(Stored data)
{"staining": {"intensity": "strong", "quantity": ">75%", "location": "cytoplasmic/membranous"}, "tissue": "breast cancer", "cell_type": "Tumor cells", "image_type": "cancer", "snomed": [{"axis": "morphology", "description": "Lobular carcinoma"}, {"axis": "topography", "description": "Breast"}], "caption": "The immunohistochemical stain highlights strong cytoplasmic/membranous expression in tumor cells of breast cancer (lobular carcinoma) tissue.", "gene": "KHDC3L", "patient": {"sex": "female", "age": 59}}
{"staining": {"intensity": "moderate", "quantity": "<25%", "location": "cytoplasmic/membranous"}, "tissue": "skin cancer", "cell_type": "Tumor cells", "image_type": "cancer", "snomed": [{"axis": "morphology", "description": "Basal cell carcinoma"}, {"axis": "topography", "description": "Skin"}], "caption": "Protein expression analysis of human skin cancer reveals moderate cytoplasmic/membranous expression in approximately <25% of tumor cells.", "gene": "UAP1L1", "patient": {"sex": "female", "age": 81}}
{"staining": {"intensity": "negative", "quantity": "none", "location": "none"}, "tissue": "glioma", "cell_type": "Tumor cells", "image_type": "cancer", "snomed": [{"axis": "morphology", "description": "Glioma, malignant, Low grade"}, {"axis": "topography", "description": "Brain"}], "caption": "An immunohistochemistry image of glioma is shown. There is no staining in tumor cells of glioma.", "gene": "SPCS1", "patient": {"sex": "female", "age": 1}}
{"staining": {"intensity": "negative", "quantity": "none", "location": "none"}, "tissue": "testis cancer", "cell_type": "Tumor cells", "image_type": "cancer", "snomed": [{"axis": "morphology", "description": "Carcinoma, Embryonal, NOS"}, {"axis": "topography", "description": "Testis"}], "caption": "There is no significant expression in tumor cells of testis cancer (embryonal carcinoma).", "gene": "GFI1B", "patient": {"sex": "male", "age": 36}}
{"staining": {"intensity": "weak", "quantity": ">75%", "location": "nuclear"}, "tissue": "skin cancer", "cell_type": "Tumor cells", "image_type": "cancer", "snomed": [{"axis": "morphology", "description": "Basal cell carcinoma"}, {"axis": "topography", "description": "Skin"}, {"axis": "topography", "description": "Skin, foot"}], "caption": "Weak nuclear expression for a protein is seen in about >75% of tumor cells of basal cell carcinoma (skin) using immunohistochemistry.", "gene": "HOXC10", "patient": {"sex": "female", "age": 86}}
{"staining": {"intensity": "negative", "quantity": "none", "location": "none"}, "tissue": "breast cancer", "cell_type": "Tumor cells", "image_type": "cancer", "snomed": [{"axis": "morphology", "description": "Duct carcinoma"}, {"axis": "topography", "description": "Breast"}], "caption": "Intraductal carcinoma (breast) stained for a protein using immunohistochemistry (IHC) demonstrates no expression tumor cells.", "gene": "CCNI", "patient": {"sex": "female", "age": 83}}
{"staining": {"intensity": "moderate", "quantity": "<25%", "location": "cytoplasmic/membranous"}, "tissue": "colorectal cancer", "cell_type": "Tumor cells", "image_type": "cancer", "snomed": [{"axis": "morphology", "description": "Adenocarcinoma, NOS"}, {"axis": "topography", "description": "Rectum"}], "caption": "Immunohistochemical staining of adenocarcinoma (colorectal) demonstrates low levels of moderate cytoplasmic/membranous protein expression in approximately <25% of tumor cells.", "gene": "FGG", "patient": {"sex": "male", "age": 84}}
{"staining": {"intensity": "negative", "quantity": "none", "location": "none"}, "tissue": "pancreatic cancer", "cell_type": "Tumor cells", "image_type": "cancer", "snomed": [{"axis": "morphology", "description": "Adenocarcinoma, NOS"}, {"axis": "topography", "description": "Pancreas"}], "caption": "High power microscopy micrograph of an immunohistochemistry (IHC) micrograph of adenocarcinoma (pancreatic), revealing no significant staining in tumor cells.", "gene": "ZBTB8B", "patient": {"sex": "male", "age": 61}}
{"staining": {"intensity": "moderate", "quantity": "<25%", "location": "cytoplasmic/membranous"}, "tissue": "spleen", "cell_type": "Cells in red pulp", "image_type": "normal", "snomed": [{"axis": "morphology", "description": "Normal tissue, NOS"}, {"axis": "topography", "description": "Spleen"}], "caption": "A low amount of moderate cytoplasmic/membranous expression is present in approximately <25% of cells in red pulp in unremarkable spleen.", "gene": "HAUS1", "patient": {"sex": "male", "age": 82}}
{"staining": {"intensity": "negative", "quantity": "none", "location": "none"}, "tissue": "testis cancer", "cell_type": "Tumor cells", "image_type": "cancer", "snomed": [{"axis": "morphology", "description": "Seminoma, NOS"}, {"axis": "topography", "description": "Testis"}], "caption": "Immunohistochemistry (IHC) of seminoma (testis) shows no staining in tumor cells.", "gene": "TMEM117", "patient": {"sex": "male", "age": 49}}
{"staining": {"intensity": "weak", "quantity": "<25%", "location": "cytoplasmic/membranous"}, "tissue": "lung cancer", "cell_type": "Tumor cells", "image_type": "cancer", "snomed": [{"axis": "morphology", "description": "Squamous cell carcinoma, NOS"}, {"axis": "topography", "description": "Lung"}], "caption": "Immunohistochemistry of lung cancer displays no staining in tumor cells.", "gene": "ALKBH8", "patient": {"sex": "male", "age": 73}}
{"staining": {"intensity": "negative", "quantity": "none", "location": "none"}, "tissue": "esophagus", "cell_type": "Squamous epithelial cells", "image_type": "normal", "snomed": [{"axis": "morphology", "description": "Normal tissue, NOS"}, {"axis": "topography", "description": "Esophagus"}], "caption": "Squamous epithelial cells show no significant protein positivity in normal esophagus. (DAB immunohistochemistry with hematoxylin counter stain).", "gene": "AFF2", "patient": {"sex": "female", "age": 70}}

About this task: Every line of the data must appear again in the answer, exactly as written.

Solution for this task:
{"staining": {"intensity": "strong", "quantity": ">75%", "location": "cytoplasmic/membranous"}, "tissue": "breast cancer", "cell_type": "Tumor cells", "image_type": "cancer", "snomed": [{"axis": "morphology", "description": "Lobular carcinoma"}, {"axis": "topography", "description": "Breast"}], "caption": "The immunohistochemical stain highlights strong cytoplasmic/membranous expression in tumor cells of breast cancer (lobular carcinoma) tissue.", "gene": "KHDC3L", "patient": {"sex": "female", "age": 59}}
{"staining": {"intensity": "moderate", "quantity": "<25%", "location": "cytoplasmic/membranous"}, "tissue": "skin cancer", "cell_type": "Tumor cells", "image_type": "cancer", "snomed": [{"axis": "morphology", "description": "Basal cell carcinoma"}, {"axis": "topography", "description": "Skin"}], "caption": "Protein expression analysis of human skin cancer reveals moderate cytoplasmic/membranous expression in approximately <25% of tumor cells.", "gene": "UAP1L1", "patient": {"sex": "female", "age": 81}}
{"staining": {"intensity": "negative", "quantity": "none", "location": "none"}, "tissue": "glioma", "cell_type": "Tumor cells", "image_type": "cancer", "snomed": [{"axis": "morphology", "description": "Glioma, malignant, Low grade"}, {"axis": "topography", "description": "Brain"}], "caption": "An immunohistochemistry image of glioma is shown. There is no staining in tumor cells of glioma.", "gene": "SPCS1", "patient": {"sex": "female", "age": 1}}
{"staining": {"intensity": "negative", "quantity": "none", "location": "none"}, "tissue": "testis cancer", "cell_type": "Tumor cells", "image_type": "cancer", "snomed": [{"axis": "morphology", "description": "Carcinoma, Embryonal, NOS"}, {"axis": "topography", "description": "Testis"}], "caption": "There is no significant expression in tumor cells of testis cancer (embryonal carcinoma).", "gene": "GFI1B", "patient": {"sex": "male", "age": 36}}
{"staining": {"intensity": "weak", "quantity": ">75%", "location": "nuclear"}, "tissue": "skin cancer", "cell_type": "Tumor cells", "image_type": "cancer", "snomed": [{"axis": "morphology", "description": "Basal cell carcinoma"}, {"axis": "topography", "description": "Skin"}, {"axis": "topography", "description": "Skin, foot"}], "caption": "Weak nuclear expression for a protein is seen in about >75% of tumor cells of basal cell carcinoma (skin) using immunohistochemistry.", "gene": "HOXC10", "patient": {"sex": "female", "age": 86}}
{"staining": {"intensity": "negative", "quantity": "none", "location": "none"}, "tissue": "breast cancer", "cell_type": "Tumor cells", "image_type": "cancer", "snomed": [{"axis": "morphology", "description": "Duct carcinoma"}, {"axis": "topography", "description": "Breast"}], "caption": "Intraductal carcinoma (breast) stained for a protein using immunohistochemistry (IHC) demonstrates no expression tumor cells.", "gene": "CCNI", "patient": {"sex": "female", "age": 83}}
{"staining": {"intensity": "moderate", "quantity": "<25%", "location": "cytoplasmic/membranous"}, "tissue": "colorectal cancer", "cell_type": "Tumor cells", "image_type": "cancer", "snomed": [{"axis": "morphology", "description": "Adenocarcinoma, NOS"}, {"axis": "topography", "description": "Rectum"}], "caption": "Immunohistochemical staining of adenocarcinoma (colorectal) demonstrates low levels of moderate cytoplasmic/membranous protein expression in approximately <25% of tumor cells.", "gene": "FGG", "patient": {"sex": "male", "age": 84}}
{"staining": {"intensity": "negative", "quantity": "none", "location": "none"}, "tissue": "pancreatic cancer", "cell_type": "Tumor cells", "image_type": "cancer", "snomed": [{"axis": "morphology", "description": "Adenocarcinoma, NOS"}, {"axis": "topography", "description": "Pancreas"}], "caption": "High power microscopy micrograph of an immunohistochemistry (IHC) micrograph of adenocarcinoma (pancreatic), revealing no significant staining in tumor cells.", "gene": "ZBTB8B", "patient": {"sex": "male", "age": 61}}
{"staining": {"intensity": "moderate", "quantity": "<25%", "location": "cytoplasmic/membranous"}, "tissue": "spleen", "cell_type": "Cells in red pulp", "image_type": "normal", "snomed": [{"axis": "morphology", "description": "Normal tissue, NOS"}, {"axis": "topography", "description": "Spleen"}], "caption": "A low amount of moderate cytoplasmic/membranous expression is present in approximately <25% of cells in red pulp in unremarkable spleen.", "gene": "HAUS1", "patient": {"sex": "male", "age": 82}}
{"staining": {"intensity": "negative", "quantity": "none", "location": "none"}, "tissue": "testis cancer", "cell_type": "Tumor cells", "image_type": "cancer", "snomed": [{"axis": "morphology", "description": "Seminoma, NOS"}, {"axis": "topography", "description": "Testis"}], "caption": "Immunohistochemistry (IHC) of seminoma (testis) shows no staining in tumor cells.", "gene": "TMEM117", "patient": {"sex": "male", "age": 49}}
{"staining": {"intensity": "weak", "quantity": "<25%", "location": "cytoplasmic/membranous"}, "tissue": "lung cancer", "cell_type": "Tumor cells", "image_type": "cancer", "snomed": [{"axis": "morphology", "description": "Squamous cell carcinoma, NOS"}, {"axis": "topography", "description": "Lung"}], "caption": "Immunohistochemistry of lung cancer displays no staining in tumor cells.", "gene": "ALKBH8", "patient": {"sex": "male", "age": 73}}
{"staining": {"intensity": "negative", "quantity": "none", "location": "none"}, "tissue": "esophagus", "cell_type": "Squamous epithelial cells", "image_type": "normal", "snomed": [{"axis": "morphology", "description": "Normal tissue, NOS"}, {"axis": "topography", "description": "Esophagus"}], "caption": "Squamous epithelial cells show no significant protein positivity in normal esophagus. (DAB immunohistochemistry with hematoxylin counter stain).", "gene": "AFF2", "patient": {"sex": "female", "age": 70}}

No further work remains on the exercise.